Lionel Messi adalah satu-satunya pemain yang tidak akan dimiliki lagi oleh Barcelona dan Argentina lagi, kata Erik Lamela.

Messi mencetak hat-trick melawan PSV untuk mengawali perjalanan Barca di Liga Champions dengan nilai positif tengah pekan ini, sementara ia telah mencetak empat gol dalam empat pertandingan La Liga.

Namun Messi tidak bisa menjadi inspirasi tim nasional Argentina untuk sukses di Piala Dunia, dengan tim yang dipimpin Jorge Sampaoli tersingkir di babak 16 besar ditangan Prancis.

Kekecewaan di kompetisi internasional pun melanda karir Messi, dengan pemain berusia 31 tahun itu di pihak yang kalah dalam tiga final Copa America, serta di Piala Dunia 2014.

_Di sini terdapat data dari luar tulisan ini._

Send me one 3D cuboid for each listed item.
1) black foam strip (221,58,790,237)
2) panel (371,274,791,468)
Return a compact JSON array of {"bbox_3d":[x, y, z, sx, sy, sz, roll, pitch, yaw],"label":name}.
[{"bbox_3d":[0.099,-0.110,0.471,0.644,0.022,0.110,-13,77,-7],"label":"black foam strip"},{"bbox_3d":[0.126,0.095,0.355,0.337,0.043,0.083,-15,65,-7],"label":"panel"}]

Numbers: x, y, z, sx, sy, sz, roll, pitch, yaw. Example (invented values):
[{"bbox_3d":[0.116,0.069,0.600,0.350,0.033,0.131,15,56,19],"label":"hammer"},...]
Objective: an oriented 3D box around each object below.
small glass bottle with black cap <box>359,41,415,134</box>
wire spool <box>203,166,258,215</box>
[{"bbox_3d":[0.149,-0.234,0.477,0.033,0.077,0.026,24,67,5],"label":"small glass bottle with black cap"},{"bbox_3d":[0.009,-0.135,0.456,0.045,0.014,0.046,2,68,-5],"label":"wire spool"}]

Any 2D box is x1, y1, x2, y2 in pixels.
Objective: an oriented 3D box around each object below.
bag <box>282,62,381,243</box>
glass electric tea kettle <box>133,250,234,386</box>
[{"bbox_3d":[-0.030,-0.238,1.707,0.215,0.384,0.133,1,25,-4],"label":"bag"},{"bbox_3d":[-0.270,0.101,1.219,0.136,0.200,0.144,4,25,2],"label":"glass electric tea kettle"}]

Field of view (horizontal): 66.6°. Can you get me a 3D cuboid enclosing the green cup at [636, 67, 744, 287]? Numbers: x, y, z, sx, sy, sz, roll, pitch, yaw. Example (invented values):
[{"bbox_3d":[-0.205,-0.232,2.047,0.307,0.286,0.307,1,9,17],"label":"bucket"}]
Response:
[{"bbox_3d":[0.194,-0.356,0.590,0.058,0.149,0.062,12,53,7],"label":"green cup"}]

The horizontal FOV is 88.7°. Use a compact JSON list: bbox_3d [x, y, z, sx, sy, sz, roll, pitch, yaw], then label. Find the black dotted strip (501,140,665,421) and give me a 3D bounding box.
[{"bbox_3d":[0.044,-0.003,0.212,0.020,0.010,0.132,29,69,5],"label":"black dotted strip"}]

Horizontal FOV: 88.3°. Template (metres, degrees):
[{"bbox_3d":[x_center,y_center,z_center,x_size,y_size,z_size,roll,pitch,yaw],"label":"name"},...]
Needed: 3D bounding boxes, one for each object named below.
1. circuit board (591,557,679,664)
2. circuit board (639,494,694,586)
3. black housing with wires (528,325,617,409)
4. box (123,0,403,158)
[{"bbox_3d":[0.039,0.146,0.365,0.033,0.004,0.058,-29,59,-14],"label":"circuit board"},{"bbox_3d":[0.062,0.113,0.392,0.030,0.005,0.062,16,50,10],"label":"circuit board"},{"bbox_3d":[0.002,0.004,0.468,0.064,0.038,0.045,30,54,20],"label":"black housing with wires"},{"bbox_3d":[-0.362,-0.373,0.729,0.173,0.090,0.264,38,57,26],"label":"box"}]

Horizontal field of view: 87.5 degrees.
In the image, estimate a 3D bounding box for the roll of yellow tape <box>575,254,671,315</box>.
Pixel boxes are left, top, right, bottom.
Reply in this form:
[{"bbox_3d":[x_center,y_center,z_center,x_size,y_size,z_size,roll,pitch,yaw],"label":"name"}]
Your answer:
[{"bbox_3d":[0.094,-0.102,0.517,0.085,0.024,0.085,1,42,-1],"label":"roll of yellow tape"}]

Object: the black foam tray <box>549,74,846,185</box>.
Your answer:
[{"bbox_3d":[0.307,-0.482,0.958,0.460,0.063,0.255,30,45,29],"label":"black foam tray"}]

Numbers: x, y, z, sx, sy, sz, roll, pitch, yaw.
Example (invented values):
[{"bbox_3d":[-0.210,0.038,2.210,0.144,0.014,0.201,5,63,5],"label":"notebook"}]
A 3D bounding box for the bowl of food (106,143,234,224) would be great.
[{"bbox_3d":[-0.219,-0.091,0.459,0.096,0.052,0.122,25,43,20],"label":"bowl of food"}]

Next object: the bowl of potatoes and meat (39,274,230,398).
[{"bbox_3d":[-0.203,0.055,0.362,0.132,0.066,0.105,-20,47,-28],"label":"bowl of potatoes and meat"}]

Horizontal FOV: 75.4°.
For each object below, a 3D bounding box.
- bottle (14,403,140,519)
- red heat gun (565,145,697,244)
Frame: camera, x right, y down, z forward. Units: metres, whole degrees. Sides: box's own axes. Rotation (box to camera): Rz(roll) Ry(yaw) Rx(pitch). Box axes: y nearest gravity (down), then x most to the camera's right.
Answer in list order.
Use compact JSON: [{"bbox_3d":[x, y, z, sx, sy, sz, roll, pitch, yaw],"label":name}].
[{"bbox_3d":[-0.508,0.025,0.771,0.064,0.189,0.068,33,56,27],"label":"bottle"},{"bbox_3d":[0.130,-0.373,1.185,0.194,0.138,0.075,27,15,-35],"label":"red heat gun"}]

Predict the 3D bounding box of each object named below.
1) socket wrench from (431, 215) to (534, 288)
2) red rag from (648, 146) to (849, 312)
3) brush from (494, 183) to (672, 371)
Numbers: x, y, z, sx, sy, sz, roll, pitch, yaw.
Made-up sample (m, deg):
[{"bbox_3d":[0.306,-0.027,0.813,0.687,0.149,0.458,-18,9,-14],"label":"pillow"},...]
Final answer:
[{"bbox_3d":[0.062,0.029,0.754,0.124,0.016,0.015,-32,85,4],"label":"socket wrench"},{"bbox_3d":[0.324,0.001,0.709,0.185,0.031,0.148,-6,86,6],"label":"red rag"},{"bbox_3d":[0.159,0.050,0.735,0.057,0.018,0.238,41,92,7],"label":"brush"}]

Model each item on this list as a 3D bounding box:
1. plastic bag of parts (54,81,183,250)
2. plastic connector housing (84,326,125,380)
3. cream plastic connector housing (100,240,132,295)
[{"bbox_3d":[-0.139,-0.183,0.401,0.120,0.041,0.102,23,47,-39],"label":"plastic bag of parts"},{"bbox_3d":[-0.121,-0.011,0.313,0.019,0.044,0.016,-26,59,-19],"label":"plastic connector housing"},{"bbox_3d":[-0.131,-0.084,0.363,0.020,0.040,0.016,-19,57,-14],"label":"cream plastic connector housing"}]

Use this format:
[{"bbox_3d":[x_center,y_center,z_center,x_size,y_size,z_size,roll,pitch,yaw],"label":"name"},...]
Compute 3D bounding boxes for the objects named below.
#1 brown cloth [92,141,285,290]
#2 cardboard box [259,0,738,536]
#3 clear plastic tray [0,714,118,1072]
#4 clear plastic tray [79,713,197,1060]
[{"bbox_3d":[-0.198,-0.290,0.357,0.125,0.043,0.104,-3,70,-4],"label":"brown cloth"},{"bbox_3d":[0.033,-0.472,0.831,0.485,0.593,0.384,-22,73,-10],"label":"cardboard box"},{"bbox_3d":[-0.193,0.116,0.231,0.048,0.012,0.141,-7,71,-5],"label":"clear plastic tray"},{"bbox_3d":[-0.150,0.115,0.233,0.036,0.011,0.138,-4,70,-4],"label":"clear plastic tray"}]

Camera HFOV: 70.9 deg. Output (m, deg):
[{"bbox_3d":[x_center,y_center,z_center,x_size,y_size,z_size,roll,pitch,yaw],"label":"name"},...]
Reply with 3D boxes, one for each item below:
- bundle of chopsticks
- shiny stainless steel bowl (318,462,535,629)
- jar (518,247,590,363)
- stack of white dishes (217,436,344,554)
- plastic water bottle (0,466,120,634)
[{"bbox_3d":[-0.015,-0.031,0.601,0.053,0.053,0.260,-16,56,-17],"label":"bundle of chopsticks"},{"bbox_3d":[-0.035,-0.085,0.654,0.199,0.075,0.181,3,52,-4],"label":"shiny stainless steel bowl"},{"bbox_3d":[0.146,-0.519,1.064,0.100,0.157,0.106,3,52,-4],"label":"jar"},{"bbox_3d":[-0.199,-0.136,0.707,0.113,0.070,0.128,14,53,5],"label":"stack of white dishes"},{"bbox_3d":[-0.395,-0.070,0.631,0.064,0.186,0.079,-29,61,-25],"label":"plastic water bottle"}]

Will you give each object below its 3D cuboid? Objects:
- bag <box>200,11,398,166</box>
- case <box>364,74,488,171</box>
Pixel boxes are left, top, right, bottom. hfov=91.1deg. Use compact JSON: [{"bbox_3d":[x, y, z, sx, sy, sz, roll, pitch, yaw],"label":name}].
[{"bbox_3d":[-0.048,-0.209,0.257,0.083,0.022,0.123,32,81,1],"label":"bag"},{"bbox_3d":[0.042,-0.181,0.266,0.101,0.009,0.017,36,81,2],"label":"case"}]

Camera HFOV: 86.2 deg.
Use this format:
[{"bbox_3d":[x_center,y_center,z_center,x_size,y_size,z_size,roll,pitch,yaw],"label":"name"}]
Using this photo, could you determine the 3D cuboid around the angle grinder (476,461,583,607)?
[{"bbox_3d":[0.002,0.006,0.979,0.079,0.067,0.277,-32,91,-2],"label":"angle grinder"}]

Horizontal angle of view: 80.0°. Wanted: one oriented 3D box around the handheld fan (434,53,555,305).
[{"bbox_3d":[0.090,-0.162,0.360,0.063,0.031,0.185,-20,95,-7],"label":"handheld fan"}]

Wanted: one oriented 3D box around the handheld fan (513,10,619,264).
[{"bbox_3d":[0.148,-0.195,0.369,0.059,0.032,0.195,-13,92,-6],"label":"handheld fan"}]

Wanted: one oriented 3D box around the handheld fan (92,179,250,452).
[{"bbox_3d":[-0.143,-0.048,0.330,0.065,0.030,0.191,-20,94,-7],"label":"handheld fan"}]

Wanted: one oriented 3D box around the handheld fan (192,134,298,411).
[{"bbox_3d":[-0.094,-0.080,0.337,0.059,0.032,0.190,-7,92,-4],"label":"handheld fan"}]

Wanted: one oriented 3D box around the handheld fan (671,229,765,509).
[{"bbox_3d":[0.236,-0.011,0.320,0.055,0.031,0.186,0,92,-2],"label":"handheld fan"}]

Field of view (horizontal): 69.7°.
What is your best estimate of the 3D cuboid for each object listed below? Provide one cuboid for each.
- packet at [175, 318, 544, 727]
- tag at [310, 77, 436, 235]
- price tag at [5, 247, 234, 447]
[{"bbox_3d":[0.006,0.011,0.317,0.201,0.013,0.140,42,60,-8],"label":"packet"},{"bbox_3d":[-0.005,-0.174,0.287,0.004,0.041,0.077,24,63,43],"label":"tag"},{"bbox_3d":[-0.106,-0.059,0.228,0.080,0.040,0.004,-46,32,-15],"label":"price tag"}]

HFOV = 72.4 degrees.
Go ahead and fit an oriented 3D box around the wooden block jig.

Messi melewatkan pertandingan Argentina melawan Guatemala dan Kolombia pada jeda internasional September tetapi Lamela tidak meragukan kualitas kapten Barca tersebut,

“Leo adalah pemain yang sangat penting bagi kami, untuk semua hal yang bisa ia berikan sebagai pemain dan rekan satu tim,” kata Lamela kepada Omnisport pada peluncuran FIFA19.

“Memiliki dia sangat penting untuk kelompok tim. Kita semua tahu dia adalah yang terbaik di dalam lapangan dan dia selalu mendapat nilai plus untuk memenangkan pertandingan.

“Apa yang saya lihat ketika saya bermain dan berlatih dengannya, dia sejauh ini pemain terbaik yang pernah saya lihat sejak saya bermain sepakbola.

“Pertandingan demi pertandingan, orang-orang dapat melihat hal-hal penting yang dia lakukan, betapa mudah baginya untuk mencetak gol, membuat assist, dan membuat apa yang dia inginkan di dalam lapangan. Dia sangat dihormati, dans aya yakin tidak ada lagi yang seperti dia.”

Meskipun waktunya di Tottenham sangat terganggu oleh cedera, Lamela sekarang berada di bawah kepemimpinan Mauricio Pochettino yang juga dari Argentina.

“Tahun pertama saya di sini, dia membantu saya karena bahasa Inggris saya tidak begitu bagus,” kata Lamela tentang rekan senegaranya.

“Penting bagi saya untuk memiliki manajer yang berbicara bahasa Spanyol, dan pemain Amerika Selatan lainnya, karena ada banyak pemain muda di tim yang berbicara bahasa Spanyol.

“Tapi pada akhirnya, hubungan saya dengan dia seperti yang dia miliki dengan rekan satu tim lainnya, itu sama untuk kita semua.”